Agosto de 2020. O Conselho Nacional de Saúde (CNS) publica nota de recomendação na qual demonstra preocupação com os estoques de kit intubação, conjunto de medicamentos necessários para intubar e manter vivos pacientes com casos graves de Covid-19. No documento, o colegiado lembra a obrigação do governo federal de centralizar as compras, pede que o Ministério da Saúde tome providências para garantir a oferta e indaga por que a pasta cancelou a aquisição dos remédios. E alerta: “O desabastecimento desses medicamentos coloca em risco toda a estrutura planejada para o atendimento de saúde durante a pandemia do novo coronavírus”.
Fevereiro de 2021. A profecia do CNS tragicamente começa a se realizar. Em Parintins (AM), pacientes passam a ser intubados sem anestesia. Para evitar que arranquem os tubos devido à imensa dor, enfermeiros os amarram na cama. A crise se espalha. Em abril, hospitais começam a desativar leitos de UTI porque não têm como intubar os doentes, e as cenas de pessoas amarradas se repetem em hospitais do Sudeste. “Fico transtornado. Você vê paciente igual um peixe fora da água abrindo a boca, mordendo o tubo o tempo inteiro, completamente agitado”, revela ao G1 um médico que trabalha na Zona Norte de São Paulo.
No documento em que listou os crimes do governo Bolsonaro na pandemia, a Casa Civil da Presidência da República anotou, no item 13: “Falta de insumos diversos (kit intubação)”. A escolha das palavras não podia ser mais precisa. De fato, ao longo de toda a pandemia, o Executivo deixou faltar inúmeros insumos, como máscaras adequadas para a proteção dos profissionais de saúde. Mas a escassez do kit intubação merece destaque pelo imenso risco e sofrimento que causa aos pacientes, comparável talvez apenas à falta de oxigênio ocorrida no Amazonas, outro triste episódio já abordado por esta série Réu confesso.
Cartilha de Guedes
A falta de equipamentos e insumos nos hospitais é resultado claro da forma como Jair Bolsonaro decidiu lidar com a pandemia do novo coronavírus. A escolha pela imunidade de rebanho, ou seja, por atuar para que o maior número de brasileiros se infectasse no menor espaço de tempo possível, atendia um objetivo anterior: gastar o mínimo possível de recursos públicos.

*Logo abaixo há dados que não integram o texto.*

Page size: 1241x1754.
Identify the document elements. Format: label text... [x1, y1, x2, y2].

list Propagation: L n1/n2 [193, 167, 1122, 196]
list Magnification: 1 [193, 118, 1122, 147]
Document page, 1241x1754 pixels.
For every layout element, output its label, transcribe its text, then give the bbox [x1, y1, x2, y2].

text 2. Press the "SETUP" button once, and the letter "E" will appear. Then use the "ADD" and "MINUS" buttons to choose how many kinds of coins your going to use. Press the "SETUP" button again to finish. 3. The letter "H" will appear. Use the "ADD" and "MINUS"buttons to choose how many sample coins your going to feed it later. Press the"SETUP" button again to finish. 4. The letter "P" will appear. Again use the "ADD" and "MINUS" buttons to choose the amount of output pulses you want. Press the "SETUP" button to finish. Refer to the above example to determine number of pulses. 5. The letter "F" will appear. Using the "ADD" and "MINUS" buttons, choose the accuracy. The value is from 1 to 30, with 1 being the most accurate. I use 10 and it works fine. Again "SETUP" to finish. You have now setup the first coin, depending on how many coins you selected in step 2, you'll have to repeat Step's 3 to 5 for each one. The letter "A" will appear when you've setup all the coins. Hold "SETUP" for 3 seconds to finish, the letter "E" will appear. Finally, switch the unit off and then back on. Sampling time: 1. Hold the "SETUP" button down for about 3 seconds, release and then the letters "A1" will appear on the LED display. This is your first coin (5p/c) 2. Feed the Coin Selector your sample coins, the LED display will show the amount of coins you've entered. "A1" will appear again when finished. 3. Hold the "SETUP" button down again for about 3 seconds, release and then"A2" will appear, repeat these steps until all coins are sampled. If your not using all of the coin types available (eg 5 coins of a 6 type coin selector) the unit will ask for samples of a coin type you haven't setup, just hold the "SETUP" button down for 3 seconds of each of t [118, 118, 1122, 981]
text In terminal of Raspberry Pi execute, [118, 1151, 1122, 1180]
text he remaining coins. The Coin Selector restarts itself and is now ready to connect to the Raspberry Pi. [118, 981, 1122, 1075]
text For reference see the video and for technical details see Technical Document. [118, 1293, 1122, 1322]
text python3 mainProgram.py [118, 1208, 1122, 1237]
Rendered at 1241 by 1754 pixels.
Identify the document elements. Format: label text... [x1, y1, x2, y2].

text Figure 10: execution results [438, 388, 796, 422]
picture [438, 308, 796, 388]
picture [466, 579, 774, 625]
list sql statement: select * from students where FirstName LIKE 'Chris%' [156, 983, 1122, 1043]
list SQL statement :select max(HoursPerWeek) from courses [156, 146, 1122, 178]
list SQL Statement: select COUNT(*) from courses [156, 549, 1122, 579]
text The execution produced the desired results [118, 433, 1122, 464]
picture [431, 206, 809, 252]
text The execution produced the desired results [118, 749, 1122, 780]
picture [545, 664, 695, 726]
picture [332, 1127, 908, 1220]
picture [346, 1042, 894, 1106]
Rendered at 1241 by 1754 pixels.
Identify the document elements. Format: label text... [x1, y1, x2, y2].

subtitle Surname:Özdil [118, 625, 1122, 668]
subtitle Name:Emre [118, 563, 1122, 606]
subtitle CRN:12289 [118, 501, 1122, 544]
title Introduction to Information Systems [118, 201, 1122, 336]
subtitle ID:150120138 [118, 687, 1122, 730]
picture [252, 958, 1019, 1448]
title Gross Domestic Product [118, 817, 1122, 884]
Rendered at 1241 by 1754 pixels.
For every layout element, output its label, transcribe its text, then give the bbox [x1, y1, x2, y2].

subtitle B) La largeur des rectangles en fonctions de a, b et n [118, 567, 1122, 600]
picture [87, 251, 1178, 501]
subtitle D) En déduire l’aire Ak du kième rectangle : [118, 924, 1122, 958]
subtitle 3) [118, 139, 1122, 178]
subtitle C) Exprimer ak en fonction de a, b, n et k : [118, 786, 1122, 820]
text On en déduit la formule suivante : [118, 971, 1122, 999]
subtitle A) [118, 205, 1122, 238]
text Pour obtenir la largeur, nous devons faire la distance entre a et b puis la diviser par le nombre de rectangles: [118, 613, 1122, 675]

Como analisou o ex-ministro da Saúde Arthur Chioro, ao comentar na TVPT o depoimento de Carlos Murillo, da Pfizer, à CPI da Covid, o governo Bolsonaro trabalhou com dois grandes objetivos: “O primeiro era expor a população (ao vírus), na teoria da imunidade de rebanho. (…) E tem a lógica da orientação econômica deste governo, que é de restringir ao máximo o gasto público” (veja a análise no vídeo abaixo, já programado para começar na fala de Chioro). Ou seja, mesmo diante da maior pandemia do século, a cartilha de Paulo Guedes de reduzir o Estado e, se possível, zerar os investimentos públicos continuou sendo a palavra de ordem.
E há dados que comprovam a opção feita de privilegiar a “saúde do mercado” em detrimento da vida dos brasileiros. Em 19 de maio de 2020, quatro dias depois de o general Eduardo Pazuello assumir o comando do Ministério da Saúde, o mesmo CNS publicou o manifesto Repassa Já. No documento, o colegiado, que, ressalte-se, integra a estrutura da pasta, mostrava que governo federal tinha R$ 8,4 bilhões ainda não empenhados, oriundos de Medidas Provisórias de crédito extraordinário para resposta à pandemia.
Após fugir da CPI da Covid, na semana passada, Pazuello terá a chance de explicar, na próxima terça-feira (19) essa e tantas outras sabotagens que aceitou colocar em prática ao assumir o comando da Saúde após a saída de Nelson Teich, inclusive a recusa de vacinas. Poderá responder por que, além de atuar para espalhar o vírus, o governo Bolsonaro se recusou a investir em bens que poderiam, ao menos, dar um atendimento digno aos doentes.